The AHA provided input to the IRS' proposed final rules for Section 501(r), which regulates financial assistance and charges to low and moderate income patients for emergency services. The regulation calls for hospitals to have written financial assistance policies in place; limit the amounts it can charge patients; and make reasonable efforts to determine whether patients are eligible for assistance before making any "extraordinary" efforts to collect on their bills. Hospitals also have to keep their financial assistance policies posted in public areas.

The IRS first proposed the rules several years ago after mounting criticism that hospitals did not provide enough charity care, but continues to hammer out the final regulations.

Non-profit hospitals in violation of 501(r) regulations could lose their tax exemption, but the AHA wants more discretion when hospitals must assess and fix any violations.

Under the proposed regulations, the IRS will withdraw tax exemption for egregious and willful violations, but seek disclosure and correction for lesser violations.

"It would be helpful for the final guidance to offer examples of minor and inadvertent mistakes.
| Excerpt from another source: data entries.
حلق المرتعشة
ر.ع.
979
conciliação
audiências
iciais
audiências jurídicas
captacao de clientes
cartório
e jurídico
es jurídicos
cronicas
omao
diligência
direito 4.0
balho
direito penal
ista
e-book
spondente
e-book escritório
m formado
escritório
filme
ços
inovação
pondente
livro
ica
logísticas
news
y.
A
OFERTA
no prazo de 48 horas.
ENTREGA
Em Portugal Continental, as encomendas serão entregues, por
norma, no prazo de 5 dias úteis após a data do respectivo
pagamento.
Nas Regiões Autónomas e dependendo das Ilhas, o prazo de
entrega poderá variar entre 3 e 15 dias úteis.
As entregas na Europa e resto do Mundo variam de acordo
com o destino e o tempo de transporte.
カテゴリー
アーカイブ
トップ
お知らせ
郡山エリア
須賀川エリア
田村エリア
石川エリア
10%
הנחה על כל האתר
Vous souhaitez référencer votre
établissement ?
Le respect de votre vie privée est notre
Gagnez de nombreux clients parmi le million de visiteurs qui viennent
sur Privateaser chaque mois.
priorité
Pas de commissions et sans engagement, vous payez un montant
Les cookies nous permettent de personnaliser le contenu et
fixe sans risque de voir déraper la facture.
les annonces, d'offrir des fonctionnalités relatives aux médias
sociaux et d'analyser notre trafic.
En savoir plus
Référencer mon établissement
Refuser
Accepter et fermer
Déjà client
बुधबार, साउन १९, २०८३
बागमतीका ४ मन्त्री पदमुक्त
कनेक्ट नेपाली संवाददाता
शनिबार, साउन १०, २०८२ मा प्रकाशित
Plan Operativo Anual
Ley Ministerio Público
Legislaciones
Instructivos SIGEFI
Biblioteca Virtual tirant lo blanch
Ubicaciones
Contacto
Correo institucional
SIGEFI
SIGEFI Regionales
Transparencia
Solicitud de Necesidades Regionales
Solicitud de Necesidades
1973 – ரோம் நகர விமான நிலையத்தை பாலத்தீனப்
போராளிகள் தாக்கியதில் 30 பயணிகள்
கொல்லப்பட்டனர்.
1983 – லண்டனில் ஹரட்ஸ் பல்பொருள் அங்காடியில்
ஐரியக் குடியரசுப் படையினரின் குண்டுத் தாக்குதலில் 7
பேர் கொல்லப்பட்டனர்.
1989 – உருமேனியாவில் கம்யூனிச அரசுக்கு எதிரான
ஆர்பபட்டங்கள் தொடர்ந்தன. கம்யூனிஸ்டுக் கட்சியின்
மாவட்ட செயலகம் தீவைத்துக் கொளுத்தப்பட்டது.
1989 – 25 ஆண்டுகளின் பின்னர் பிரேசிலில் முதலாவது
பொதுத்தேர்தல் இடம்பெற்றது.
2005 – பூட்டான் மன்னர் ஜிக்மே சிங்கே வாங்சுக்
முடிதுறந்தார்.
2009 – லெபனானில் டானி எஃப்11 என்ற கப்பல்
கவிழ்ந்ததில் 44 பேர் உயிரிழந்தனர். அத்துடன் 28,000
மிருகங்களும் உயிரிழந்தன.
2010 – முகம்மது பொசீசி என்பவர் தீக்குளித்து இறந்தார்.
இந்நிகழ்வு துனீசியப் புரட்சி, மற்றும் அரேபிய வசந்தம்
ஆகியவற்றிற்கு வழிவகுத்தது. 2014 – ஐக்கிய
For example, a glitch in the hospital's website may result in a previously posted community health needs assessment report or financial assistance policy being temporarily unavailable; or signage in the emergency department or admitting area that had fallen down or is out of place for a short duration," wrote Melinda Hatton, AHA general counsel, in the letter.

And, when a hospital must correct a violation, the AHA wants a "safe harbor" provision regarding what actions it takes. "While a hospital must satisfy the principles of correction in the guidance, it is placed in the position of being second-guessed by the IRS about the sufficiency of its response. This may occur years after the mistake occurred or was identified and corrected," Hatton wrote.